Many people who want to end their lives because of intense mental suffering find themselves grateful for their lives once the suicidal moment or attempt has passed. As Ken Baldwin, who survived a suicide attempt by leaping off the Golden Gate Bridge, famously remarked, “I instantly realized that everything in my life that I’d thought was unfixable was totally fixable — except for having just jumped.”

One might expect that as someone who has repeatedly attempted suicide and yet is happy to be alive, I am opposed to euthanasia on psychiatric grounds. But it is because of my intimacy with suicide that I believe people must have this right.

It’s true that policymakers, psychiatrists and medical ethicists must treat requests for euthanasia on psychiatric grounds with particular care, because we don’t understand mental illness as well as we do physical illness. However, the difficulty of understanding extreme psychological suffering is in fact a reason to endorse a prudent policy of assisted suicide for at least some psychiatric cases. When people are desperate for relief from torment that we do not understand well enough to effectively treat, giving them the right and the expert medical assistance to end that misery is caring for them.

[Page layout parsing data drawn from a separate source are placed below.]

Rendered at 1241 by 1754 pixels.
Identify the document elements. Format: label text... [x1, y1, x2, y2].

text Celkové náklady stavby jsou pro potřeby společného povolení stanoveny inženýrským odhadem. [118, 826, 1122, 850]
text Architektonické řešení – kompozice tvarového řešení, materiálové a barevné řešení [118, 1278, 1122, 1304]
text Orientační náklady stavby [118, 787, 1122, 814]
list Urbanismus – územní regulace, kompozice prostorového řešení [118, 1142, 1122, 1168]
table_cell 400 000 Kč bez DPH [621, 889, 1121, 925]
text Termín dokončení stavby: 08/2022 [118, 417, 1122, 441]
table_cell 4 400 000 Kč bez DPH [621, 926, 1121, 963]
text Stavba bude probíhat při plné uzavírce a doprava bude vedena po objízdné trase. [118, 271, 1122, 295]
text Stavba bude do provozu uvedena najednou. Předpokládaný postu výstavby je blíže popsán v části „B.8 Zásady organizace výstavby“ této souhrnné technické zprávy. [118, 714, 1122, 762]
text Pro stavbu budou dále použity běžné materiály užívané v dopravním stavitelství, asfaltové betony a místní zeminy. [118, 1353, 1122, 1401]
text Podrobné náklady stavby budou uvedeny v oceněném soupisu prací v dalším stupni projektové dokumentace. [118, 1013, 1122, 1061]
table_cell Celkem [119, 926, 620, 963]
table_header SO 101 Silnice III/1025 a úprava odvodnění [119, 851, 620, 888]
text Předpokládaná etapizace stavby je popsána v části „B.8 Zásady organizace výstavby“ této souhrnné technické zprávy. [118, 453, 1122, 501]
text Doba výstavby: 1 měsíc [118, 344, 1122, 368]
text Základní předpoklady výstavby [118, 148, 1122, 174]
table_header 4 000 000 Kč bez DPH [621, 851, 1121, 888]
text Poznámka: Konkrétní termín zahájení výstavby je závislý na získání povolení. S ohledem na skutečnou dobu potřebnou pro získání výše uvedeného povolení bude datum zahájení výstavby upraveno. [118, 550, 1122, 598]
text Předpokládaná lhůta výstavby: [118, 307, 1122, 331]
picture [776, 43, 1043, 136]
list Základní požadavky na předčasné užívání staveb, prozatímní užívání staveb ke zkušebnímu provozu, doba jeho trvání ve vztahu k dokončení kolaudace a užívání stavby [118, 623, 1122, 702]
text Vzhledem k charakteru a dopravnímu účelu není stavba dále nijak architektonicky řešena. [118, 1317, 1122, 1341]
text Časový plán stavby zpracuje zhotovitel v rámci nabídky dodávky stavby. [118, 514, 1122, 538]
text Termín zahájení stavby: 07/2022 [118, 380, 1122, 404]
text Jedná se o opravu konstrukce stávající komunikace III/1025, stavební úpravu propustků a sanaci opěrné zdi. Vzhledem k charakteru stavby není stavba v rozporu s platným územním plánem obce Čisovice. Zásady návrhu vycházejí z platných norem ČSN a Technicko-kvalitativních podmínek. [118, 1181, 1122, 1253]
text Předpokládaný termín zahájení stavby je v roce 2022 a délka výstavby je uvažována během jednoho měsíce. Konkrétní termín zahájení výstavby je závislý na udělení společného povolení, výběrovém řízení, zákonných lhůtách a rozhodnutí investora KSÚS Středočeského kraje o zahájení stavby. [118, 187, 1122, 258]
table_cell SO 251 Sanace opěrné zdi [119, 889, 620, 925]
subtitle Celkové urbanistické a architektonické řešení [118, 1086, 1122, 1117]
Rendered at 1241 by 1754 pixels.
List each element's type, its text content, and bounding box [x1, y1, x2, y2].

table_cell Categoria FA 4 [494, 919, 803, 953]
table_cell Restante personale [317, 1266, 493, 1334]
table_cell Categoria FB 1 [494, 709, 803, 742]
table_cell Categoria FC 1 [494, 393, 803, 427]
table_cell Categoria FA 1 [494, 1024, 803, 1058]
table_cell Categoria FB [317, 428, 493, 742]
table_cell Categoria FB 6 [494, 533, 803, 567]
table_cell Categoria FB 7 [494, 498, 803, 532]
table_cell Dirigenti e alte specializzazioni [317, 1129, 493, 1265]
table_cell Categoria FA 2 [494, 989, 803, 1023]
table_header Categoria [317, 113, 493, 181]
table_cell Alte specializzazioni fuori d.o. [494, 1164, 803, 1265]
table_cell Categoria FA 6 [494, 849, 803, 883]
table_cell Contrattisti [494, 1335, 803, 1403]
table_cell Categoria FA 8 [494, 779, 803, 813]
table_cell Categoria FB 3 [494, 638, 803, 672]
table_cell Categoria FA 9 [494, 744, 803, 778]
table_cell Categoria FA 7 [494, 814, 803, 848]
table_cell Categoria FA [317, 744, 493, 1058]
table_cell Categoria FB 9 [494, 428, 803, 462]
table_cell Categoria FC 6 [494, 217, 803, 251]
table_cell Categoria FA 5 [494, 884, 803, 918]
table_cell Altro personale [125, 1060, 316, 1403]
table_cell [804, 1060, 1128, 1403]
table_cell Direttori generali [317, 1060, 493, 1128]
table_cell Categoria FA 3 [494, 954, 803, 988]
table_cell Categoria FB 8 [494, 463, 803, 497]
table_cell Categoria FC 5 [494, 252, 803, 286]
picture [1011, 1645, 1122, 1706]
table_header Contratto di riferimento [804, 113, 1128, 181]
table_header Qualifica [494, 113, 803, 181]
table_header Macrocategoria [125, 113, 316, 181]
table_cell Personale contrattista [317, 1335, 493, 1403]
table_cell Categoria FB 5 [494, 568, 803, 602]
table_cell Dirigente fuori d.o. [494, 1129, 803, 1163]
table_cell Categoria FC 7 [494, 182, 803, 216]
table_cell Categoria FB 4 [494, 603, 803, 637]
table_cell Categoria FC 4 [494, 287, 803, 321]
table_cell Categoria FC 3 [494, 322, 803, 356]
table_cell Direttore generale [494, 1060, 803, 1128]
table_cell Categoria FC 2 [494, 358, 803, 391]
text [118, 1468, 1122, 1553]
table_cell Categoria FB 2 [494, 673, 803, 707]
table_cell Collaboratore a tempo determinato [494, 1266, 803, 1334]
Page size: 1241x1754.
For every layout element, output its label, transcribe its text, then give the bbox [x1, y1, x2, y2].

Canada’s MAID law recognizes that people suffering from extreme depression, for example, may find no other means to end their agony. Approximately one-third of people coping with major depressive disorder have symptoms that do not reliably respond to available treatments. If you know there is no medically sanctioned way out of your mental pain, you may be likely to take matters into your own hands. Major depression is one of the psychiatric diagnoses most common to suicidal people, and approximately two-thirds of people who die by suicide are depressed at the time of their death. Yet any of us can commit suicide — and currently it is an epidemic.

A panel of experts has recommended safeguards and protocols for requests for aid in dying made by people with mental illness. Should MAID’s extension to those suffering acute mental pain follow the Canadian model, patients will be able to make their case to two health care practitioners, who must agree that their illness is “grievous and irremediable.” This is far preferable to the messy, difficult, terrifying job of trying to do it yourself. The suicidal person’s involvement in a behavioral health setting that can give a variety of kinds of help might result in rethinking the desire to die. Suicidal ideation can consume the lives of those who live with it. By interrupting or complicating the habitual patterns of chronic suicidal ideation, the prospect of relief through MAID could, paradoxically, ease the need for ending one’s own life.